Dataset Start Marker

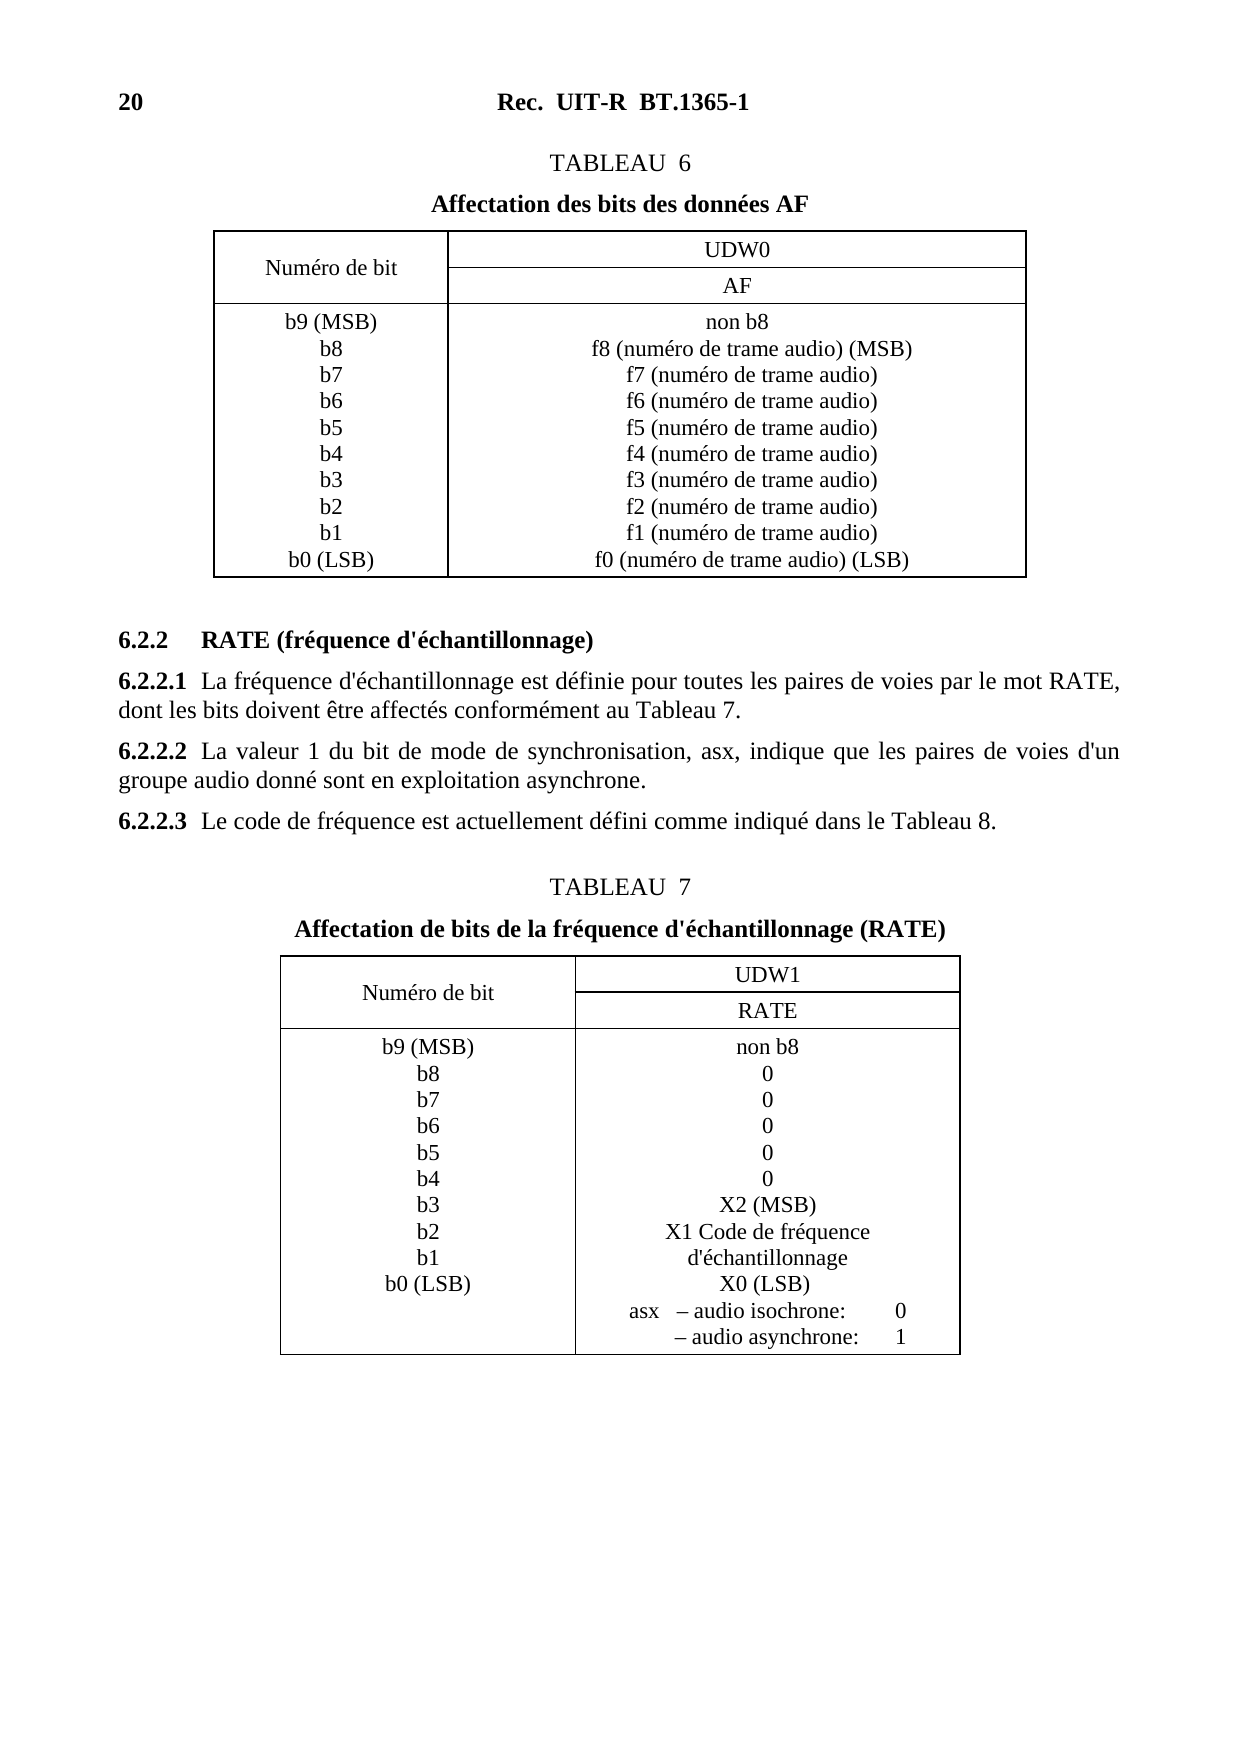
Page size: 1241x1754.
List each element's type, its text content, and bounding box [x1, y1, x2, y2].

table_cell b9 (MSB) b8 b7 b6 b5 b4 b3 b2 b1 b0 (LSB) [215, 304, 447, 576]
title Affectation des bits des données AF [118, 189, 1122, 218]
text 6.2.2.1 La fréquence d'échantillonnage est définie pour toutes les paires de voies par le mot RATE, dont les bits doivent être affectés conformément au Tableau 7. [118, 666, 1122, 724]
text 6.2.2.3 Le code de fréquence est actuellement défini comme indiqué dans le Tableau 8. [118, 806, 1122, 835]
table_header Numéro de bit [281, 957, 575, 1027]
text 6.2.2.2 La valeur 1 du bit de mode de synchronisation, asx, indique que les paires de voies d'un groupe audio donné sont en exploitation asynchrone. [118, 736, 1122, 794]
text TABLEAU 6 [118, 148, 1122, 176]
table_header UDW0 [449, 232, 1025, 266]
text TABLEAU 7 [118, 872, 1122, 901]
table_header Numéro de bit [215, 232, 447, 303]
table_cell AF [449, 268, 1025, 303]
table_cell non b8 f8 (numéro de trame audio) (MSB) f7 (numéro de trame audio) f6 (numéro de trame audio) f5 (numéro de trame audio) f4 (numéro de trame audio) f3 (numéro de trame audio) f2 (numéro de trame audio) f1 (numéro de trame audio) f0 (numéro de trame audio) (LSB) [449, 304, 1025, 576]
title Affectation de bits de la fréquence d'échantillonnage (RATE) [118, 914, 1122, 942]
table_header UDW1 [576, 957, 959, 991]
table_cell non b8 0 0 0 0 0 X2 (MSB) X1 Code de fréquence d'échantillonnage X0 (LSB) asx – audio isochrone: 0 – audio asynchrone: 1 [576, 1029, 959, 1354]
table_cell b9 (MSB) b8 b7 b6 b5 b4 b3 b2 b1 b0 (LSB) [281, 1029, 575, 1354]
subtitle 6.2.2 RATE (fréquence d'échantillonnage) [118, 625, 1122, 654]
table_cell RATE [576, 993, 959, 1027]
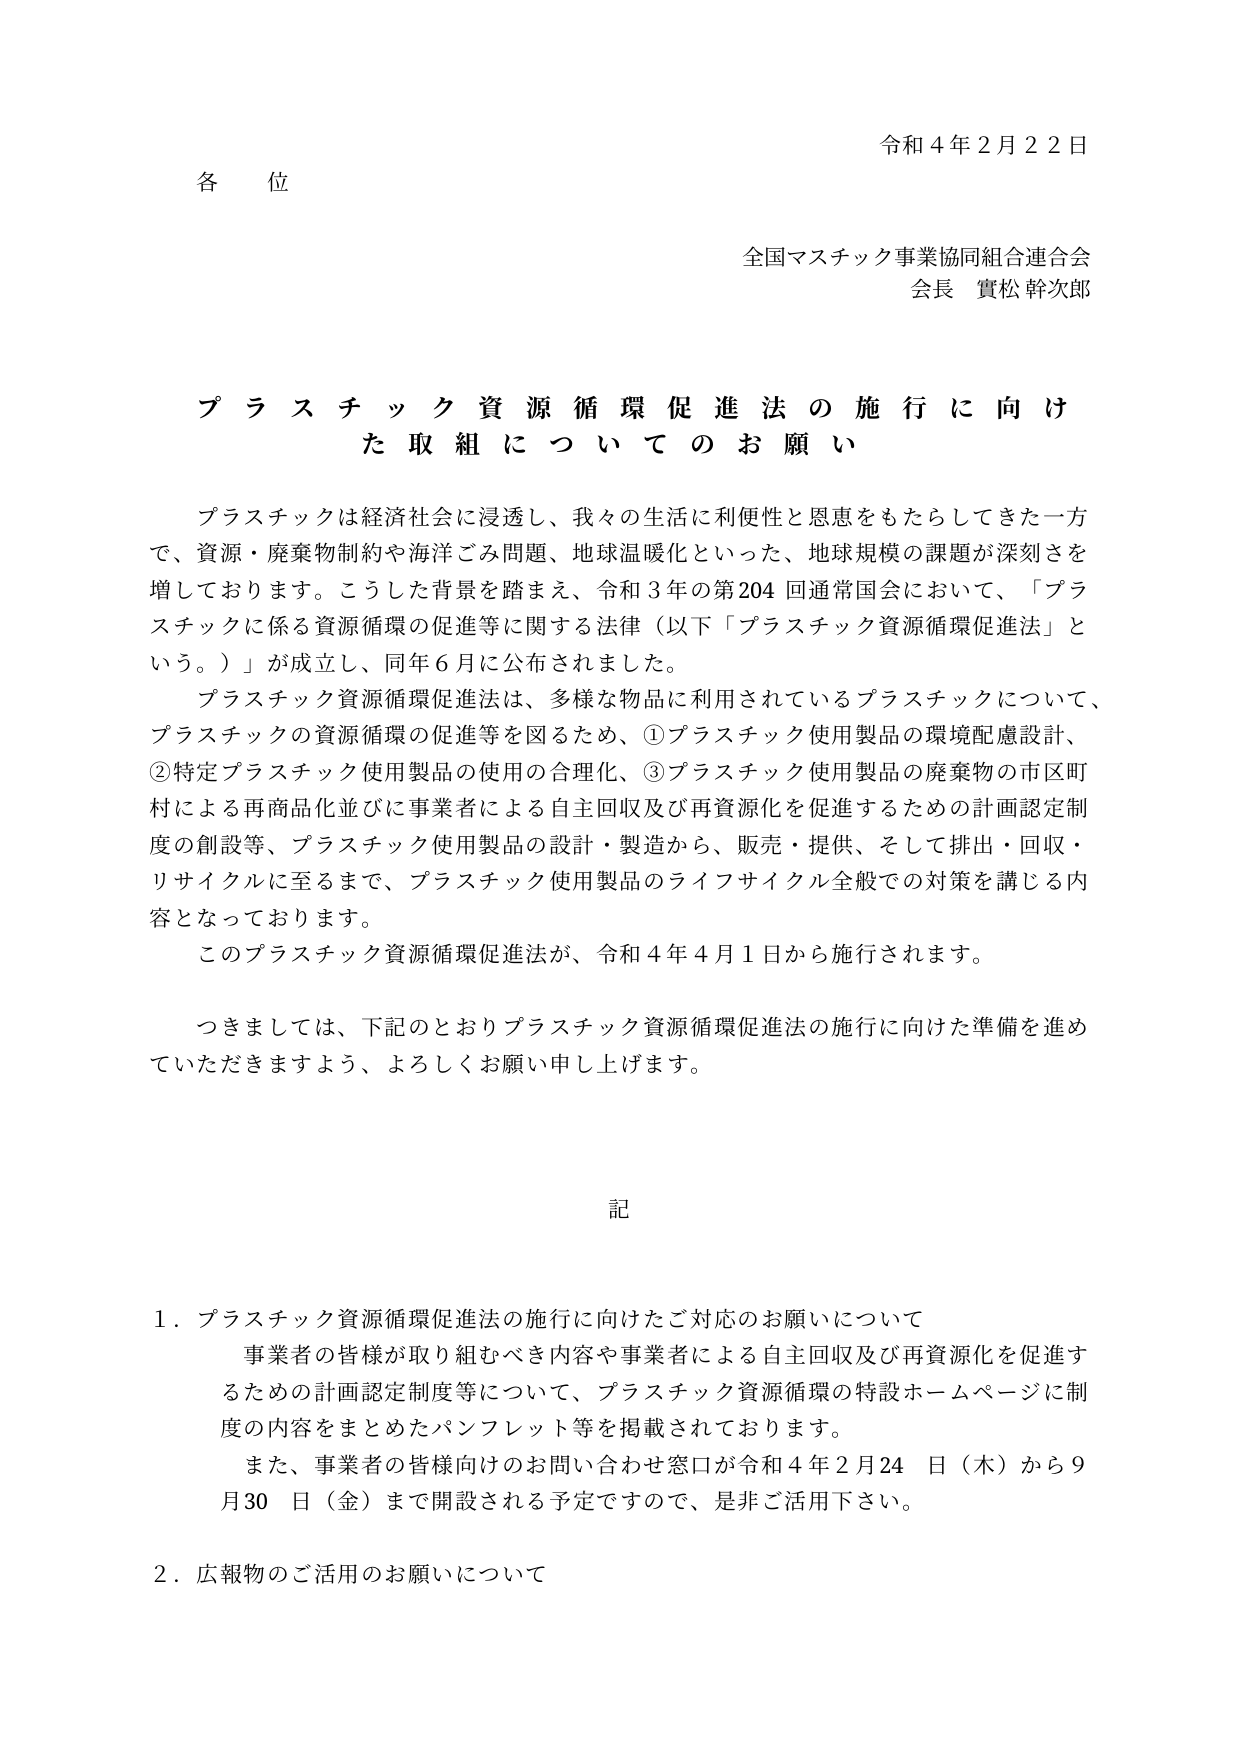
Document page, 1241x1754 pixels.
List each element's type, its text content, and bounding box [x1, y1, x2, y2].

text また、事業者の皆様向けのお問い合わせ窓口が令和４年２月24日（木）から９月30日（金）まで開設される予定ですので、是非ご活用下さい。 [196, 1445, 1091, 1518]
text 令和４年２月２２日 [149, 126, 1091, 162]
text プラスチックは経済社会に浸透し、我々の生活に利便性と恩恵をもたらしてきた一方で、資源・廃棄物制約や海洋ごみ問題、地球温暖化といった、地球規模の課題が深刻さを増しております。こうした背景を踏まえ、令和３年の第204回通常国会において、「プラスチックに係る資源循環の促進等に関する法律（以下「プラスチック資源循環促進法」という。）」が成立し、同年６月に公布されました。 [149, 497, 1091, 680]
text ２．広報物のご活用のお願いについて [149, 1555, 1091, 1591]
text １．プラスチック資源循環促進法の施行に向けたご対応のお願いについて [149, 1299, 1091, 1336]
text このプラスチック資源循環促進法が、令和４年４月１日から施行されます。 [149, 935, 1091, 971]
text 会長 實松 幹次郎 [149, 272, 1091, 303]
text つきましては、下記のとおりプラスチック資源循環促進法の施行に向けた準備を進めていただきますよう、よろしくお願い申し上げます。 [149, 1008, 1091, 1081]
text 各 位 [149, 162, 1091, 199]
text プラスチック資源循環促進法の施行に向けた取組についてのお願い [149, 388, 1091, 461]
subtitle 記 [149, 1190, 1091, 1227]
text 事業者の皆様が取り組むべき内容や事業者による自主回収及び再資源化を促進するための計画認定制度等について、プラスチック資源循環の特設ホームページに制度の内容をまとめたパンフレット等を掲載されております。 [196, 1336, 1091, 1445]
text プラスチック資源循環促進法は、多様な物品に利用されているプラスチックについて、プラスチックの資源循環の促進等を図るため、①プラスチック使用製品の環境配慮設計、②特定プラスチック使用製品の使用の合理化、③プラスチック使用製品の廃棄物の市区町村による再商品化並びに事業者による自主回収及び再資源化を促進するための計画認定制度の創設等、プラスチック使用製品の設計・製造から、販売・提供、そして排出・回収・リサイクルに至るまで、プラスチック使用製品のライフサイクル全般での対策を講じる内容となっております。 [149, 680, 1091, 935]
text 全国マスチック事業協同組合連合会 [149, 241, 1091, 272]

Dataset End Marker

• Problem requirements: Could you retype every record exactly, leaving the pictures out?

• Answer box:
Page size: 1241x1754.
List each element's type, its text content, and bounding box [x1, y1, x2, y2].

table_cell b9 (MSB) b8 b7 b6 b5 b4 b3 b2 b1 b0 (LSB) [215, 304, 447, 576]
title Affectation des bits des données AF [118, 189, 1122, 218]
text 6.2.2.1 La fréquence d'échantillonnage est définie pour toutes les paires de voies par le mot RATE, dont les bits doivent être affectés conformément au Tableau 7. [118, 666, 1122, 724]
text 6.2.2.3 Le code de fréquence est actuellement défini comme indiqué dans le Tableau 8. [118, 806, 1122, 835]
table_header Numéro de bit [281, 957, 575, 1027]
text 6.2.2.2 La valeur 1 du bit de mode de synchronisation, asx, indique que les paires de voies d'un groupe audio donné sont en exploitation asynchrone. [118, 736, 1122, 794]
text TABLEAU 6 [118, 148, 1122, 176]
table_header UDW0 [449, 232, 1025, 266]
text TABLEAU 7 [118, 872, 1122, 901]
table_header Numéro de bit [215, 232, 447, 303]
table_cell AF [449, 268, 1025, 303]
table_cell non b8 f8 (numéro de trame audio) (MSB) f7 (numéro de trame audio) f6 (numéro de trame audio) f5 (numéro de trame audio) f4 (numéro de trame audio) f3 (numéro de trame audio) f2 (numéro de trame audio) f1 (numéro de trame audio) f0 (numéro de trame audio) (LSB) [449, 304, 1025, 576]
title Affectation de bits de la fréquence d'échantillonnage (RATE) [118, 914, 1122, 942]
table_header UDW1 [576, 957, 959, 991]
table_cell non b8 0 0 0 0 0 X2 (MSB) X1 Code de fréquence d'échantillonnage X0 (LSB) asx – audio isochrone: 0 – audio asynchrone: 1 [576, 1029, 959, 1354]
table_cell b9 (MSB) b8 b7 b6 b5 b4 b3 b2 b1 b0 (LSB) [281, 1029, 575, 1354]
subtitle 6.2.2 RATE (fréquence d'échantillonnage) [118, 625, 1122, 654]
table_cell RATE [576, 993, 959, 1027]
Document page, 1241x1754 pixels.
List each element's type, its text content, and bounding box [x1, y1, x2, y2].

text また、事業者の皆様向けのお問い合わせ窓口が令和４年２月24日（木）から９月30日（金）まで開設される予定ですので、是非ご活用下さい。 [196, 1445, 1091, 1518]
text 令和４年２月２２日 [149, 126, 1091, 162]
text プラスチックは経済社会に浸透し、我々の生活に利便性と恩恵をもたらしてきた一方で、資源・廃棄物制約や海洋ごみ問題、地球温暖化といった、地球規模の課題が深刻さを増しております。こうした背景を踏まえ、令和３年の第204回通常国会において、「プラスチックに係る資源循環の促進等に関する法律（以下「プラスチック資源循環促進法」という。）」が成立し、同年６月に公布されました。 [149, 497, 1091, 680]
text ２．広報物のご活用のお願いについて [149, 1555, 1091, 1591]
text １．プラスチック資源循環促進法の施行に向けたご対応のお願いについて [149, 1299, 1091, 1336]
text このプラスチック資源循環促進法が、令和４年４月１日から施行されます。 [149, 935, 1091, 971]
text 会長 實松 幹次郎 [149, 272, 1091, 303]
text つきましては、下記のとおりプラスチック資源循環促進法の施行に向けた準備を進めていただきますよう、よろしくお願い申し上げます。 [149, 1008, 1091, 1081]
text 各 位 [149, 162, 1091, 199]
text プラスチック資源循環促進法の施行に向けた取組についてのお願い [149, 388, 1091, 461]
subtitle 記 [149, 1190, 1091, 1227]
text 事業者の皆様が取り組むべき内容や事業者による自主回収及び再資源化を促進するための計画認定制度等について、プラスチック資源循環の特設ホームページに制度の内容をまとめたパンフレット等を掲載されております。 [196, 1336, 1091, 1445]
text プラスチック資源循環促進法は、多様な物品に利用されているプラスチックについて、プラスチックの資源循環の促進等を図るため、①プラスチック使用製品の環境配慮設計、②特定プラスチック使用製品の使用の合理化、③プラスチック使用製品の廃棄物の市区町村による再商品化並びに事業者による自主回収及び再資源化を促進するための計画認定制度の創設等、プラスチック使用製品の設計・製造から、販売・提供、そして排出・回収・リサイクルに至るまで、プラスチック使用製品のライフサイクル全般での対策を講じる内容となっております。 [149, 680, 1091, 935]
text 全国マスチック事業協同組合連合会 [149, 241, 1091, 272]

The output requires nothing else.